Anyway, Ben and I moved on, but I was still struggling to keep the tears in check. I even cried through Will Ferrel movies. Ben wisely decided to take the boys bowling and after they left, I had this strange compulsion to watch my sisters' wedding videos. I wanted to see my mother. I wanted to be "near" my family. So first I put in my sister Jacqui's video, which I hadn't watched since the evening of my mother's funeral. And there was my mom  alive and well and beaming in all her my-first-daughter-getting-married-to-a-nice-Jewish-boy glory. Potentially, watching this video could have swayed me either way emotionally, but as I had suspected, it made me feel better, not worse.

I saw other lost relatives too, my aunt Helen and uncle Harvey, and many of those who are, thankfully, still living but not nearby. By the amazing power of 1990's VHS converted to DVD, I was back in the womb of my sometimes dysfunctional but unique and special family. One particular highlight was my great Uncle Phil, (now gone I'm sure) but in his eighties on that day back in 1990-something, tap dancing and singing like a young man. What could be more inspirational than that, I ask you!? Except maybe this clip of me giving a very moving toast at the wedding -  I hope this provides  you, my peers, the same hope and inspiration for the future of our children and womens' hairstyles that it provided for me.






The icing on the cake of this rebound from despair was when my boys returned from the bowling alley, excited to share with me the prize they had won, my gift (exhibits A and B), also known as the lovechild of Barney and Jaws.
Exhibit B
"I pulled it out of the claw game!," J said, beaming with pride.
 I'd always told them those things were a rip off, no one ever wins. But this time J had proven me wrong, and now I have a new "adorable" sleeping buddy to help me through my darker moments.


p.s. Monday was a better day.

3 comments:

  1. Lose a boob, get your period? That is unjust. Where is your teal blankie of love when you need it? Right here, comin' at ya, I've dusted it off and everything, I think I saw your Mom woven into it. And thanks for sharing the video of your really really really really really really big hair. Really.

    ReplyDelete
  2. I love that you dropped the F bomb so nonchalantly on your sister's wedding video. Classic.

    ReplyDelete
  3. Okay, first off, stop reading things. Books, articles, pamphlets, scrolls, tracts, cereal boxes, the whole lot, just push 'em off to the side for awhile. Now is not the time for expanding your mind.

    Now is the time for:

    - Napping: Good Lord, is there anything better than napping? You are sleeping during the day. It's decadent and luxurious and slothful, and if Target was smart they'd sell a line of royalty-inspired nap wear (velvet capes, down-filled crowns, M&M-dispensing scepters, etc.).

    - Snacking: Processed foods, and lots of it. In fact, scratch that. Make it twice-processed foods. Buy a Carvel ice cream cake and dip each bite into cheese fondue before eating it. Marinate Jax in liquified bacon.
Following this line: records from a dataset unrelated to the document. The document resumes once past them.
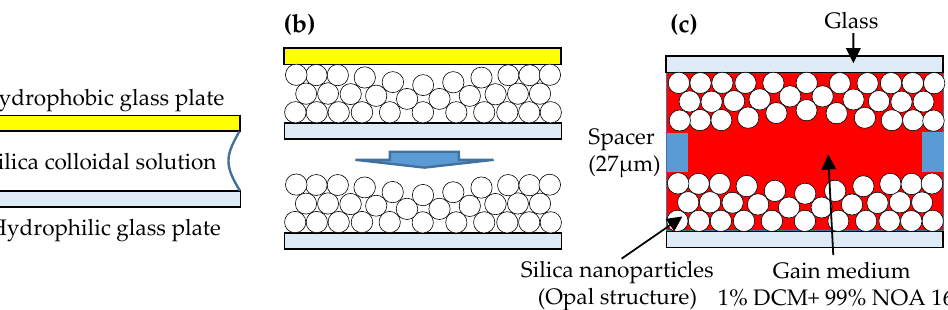
Figure 1. Sample fabrication of the colloidal-crystal laser: ( a ) the silica colloidal solution was placed between the hydrophobic and hydrophilic glass plates; ( b ) the silica colloidal particles were self-assembled into the opal structure; ( c ) two opal plates were combined and injected with the DCM-doped NOA 164 solution to finish the sample fabrication.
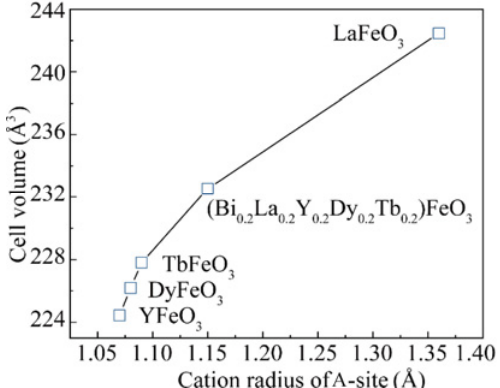
Fig. 4 Relationship between ionic radius of A-site and cell volume.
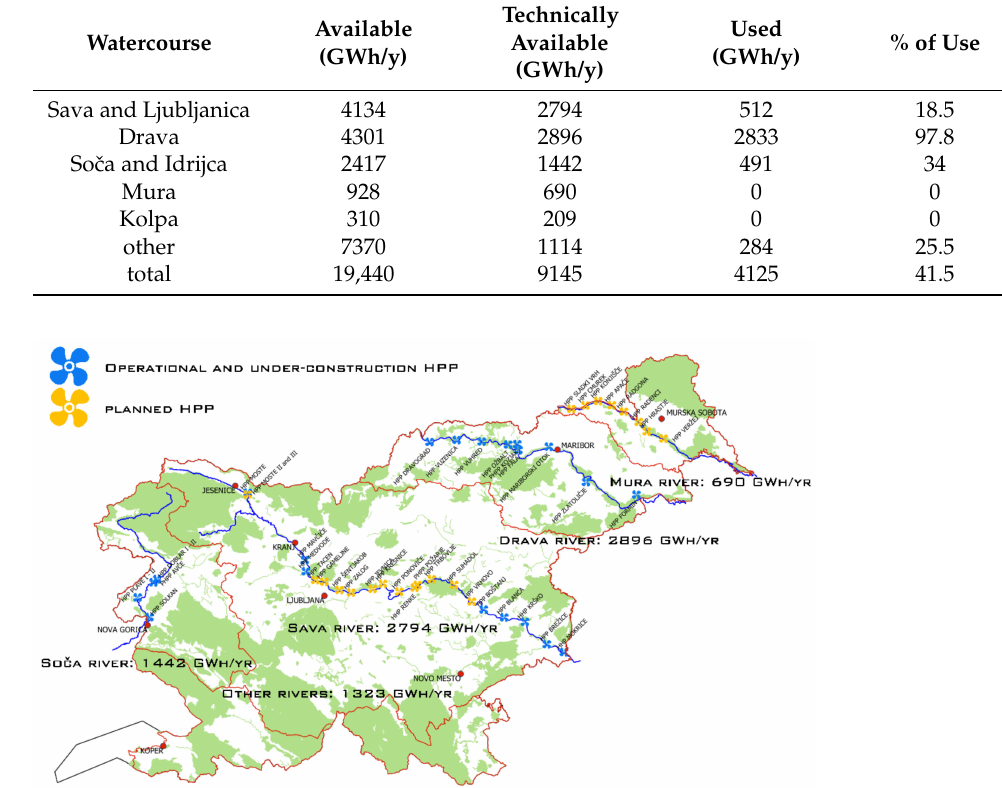
Table 1. The energy potential of Slovenian rivers [11].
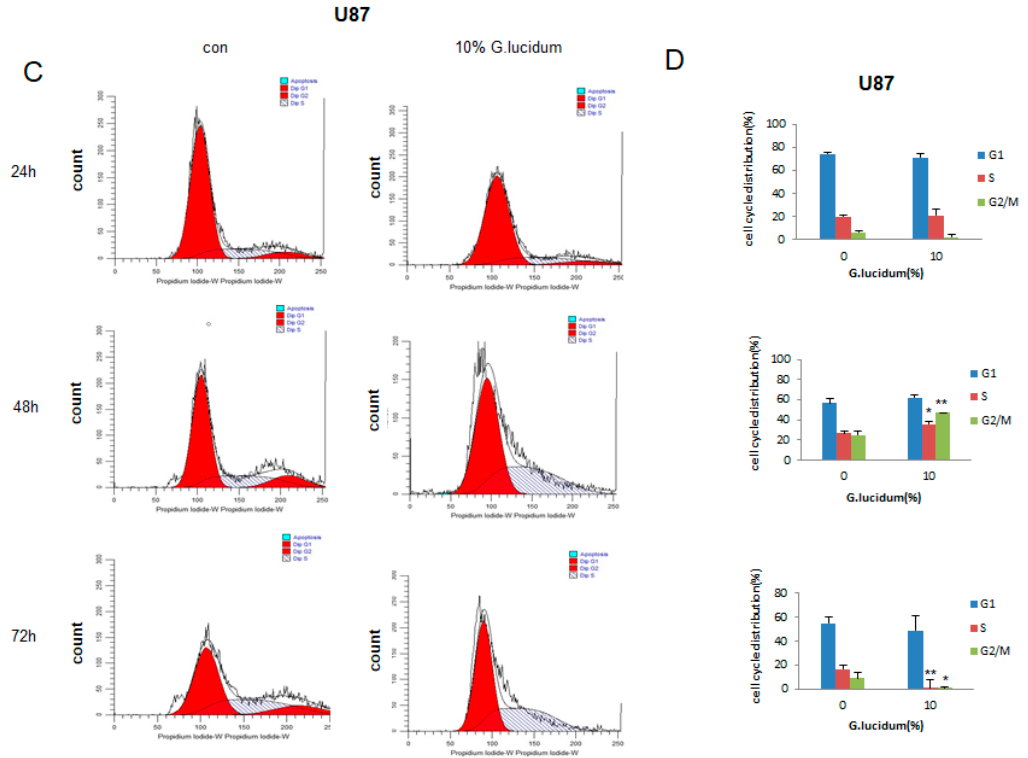
Figure 3. G. lucidum extract induces S phase cell cycle arrest in glioblastoma cells. ( A , C ) Cultures of ( A ) GBM 8901 and ( C ) U87 cells were treated with 10% G. lucidum extract for 24, 48, and 72 h, and the cell cycle distribution was assessed after PI staining by flow cytometry. ( B , D ) Cell cycle distribution of ( B ) GBM 8901 and ( D ) U87 cells. * p < 0.05; ** p < 0.01.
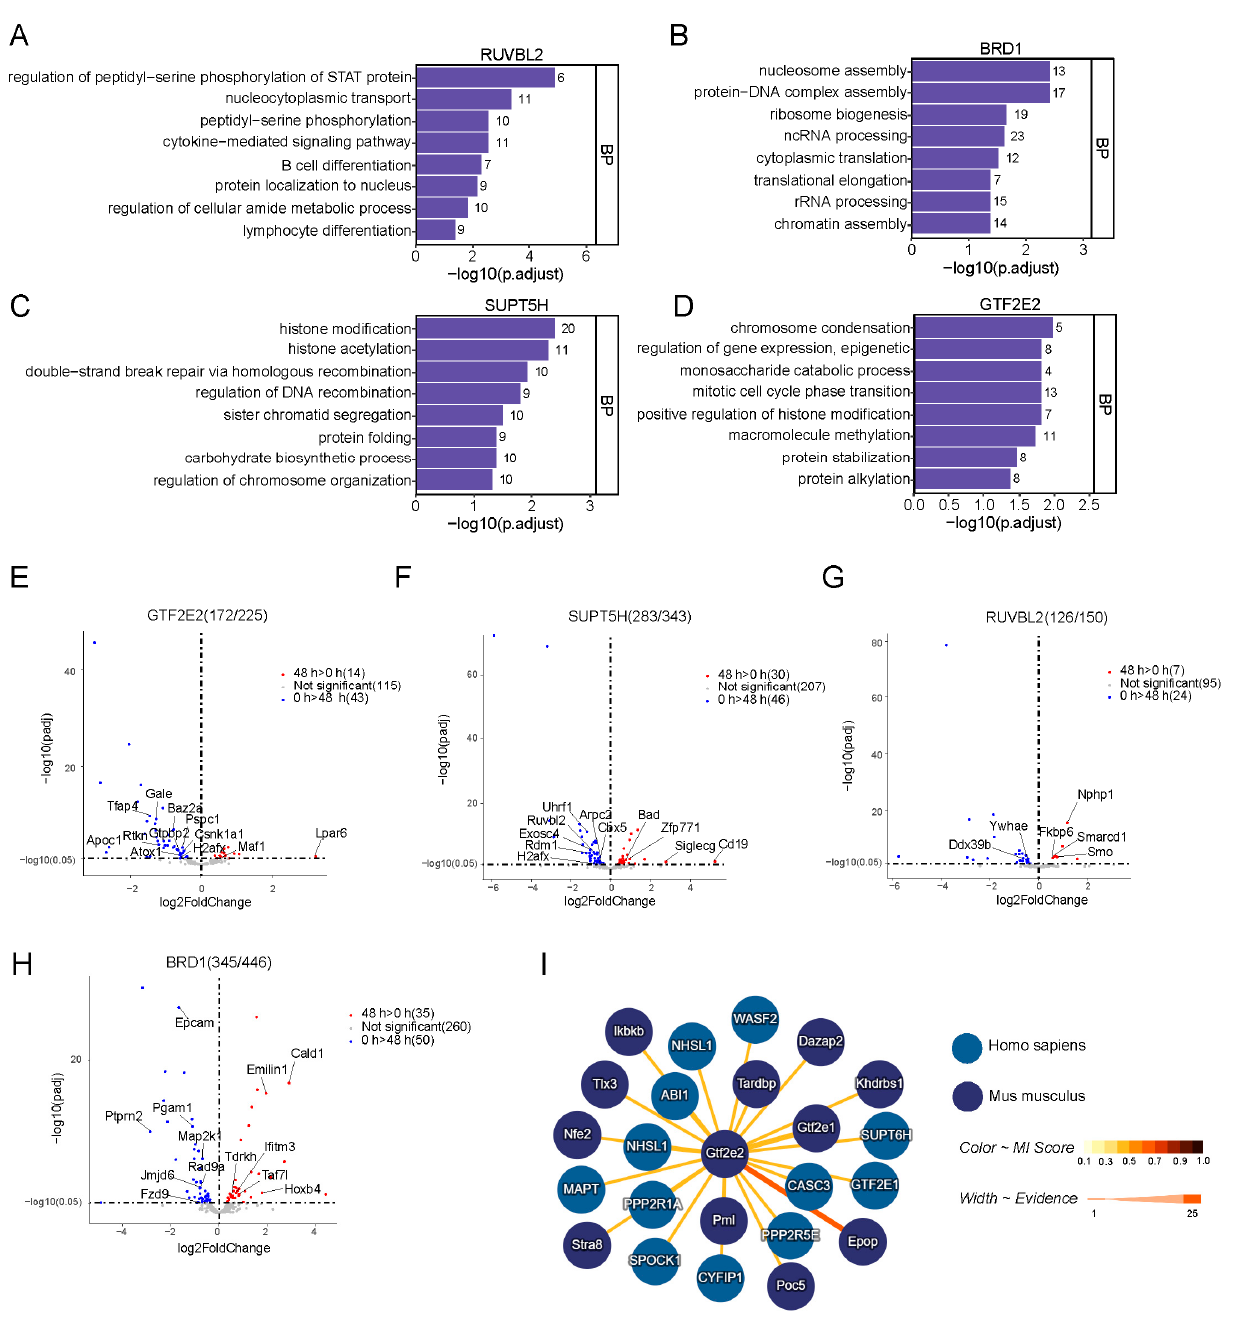
Figure 4. Gene function analysis of target genes regulated by four transcription factors. ( A – D ) GO enrichment for target genes regulated by four transcription factors through CISTROME database. ( E – H ) The expression level of target genes identified in our RNA-seq data. ( I ) Protein interaction prediction through IntAct Molecular Interaction database.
Pour maple syrup on Fundip.

    And when someone tells you, probably while you are in the midst of finishing off an extra large crab rangoon smoothie from Long John Silvers, that you're going to make yourself sick, remind them that you already are sick and then cackle with great abandon like a kid whose brother just farted during mass.

    - Watching TV: Celebrity Pool Cue Fights; America's Next Top America's Next Top Model Host; Bumanza (a reboot of the classic Bonanza series that asks the question, what if the Ponderosa had been a flop house populated solely by Western vagrants?); Boat Show Confidential; and Carny Wilson (a PBS documentary series that traces the tragic fall of Woodrow Wilson from President to carnival lowlife). These are all shows that are airing on television. Right now.

    They're not going to watch themselves.

    The other less indulgent aspects of life can wait (except, of course, for grease fires; sooner rather than later is the best course of action for those).

    P.S. Did you spend time during the early '90s singing in malls in New Jersey?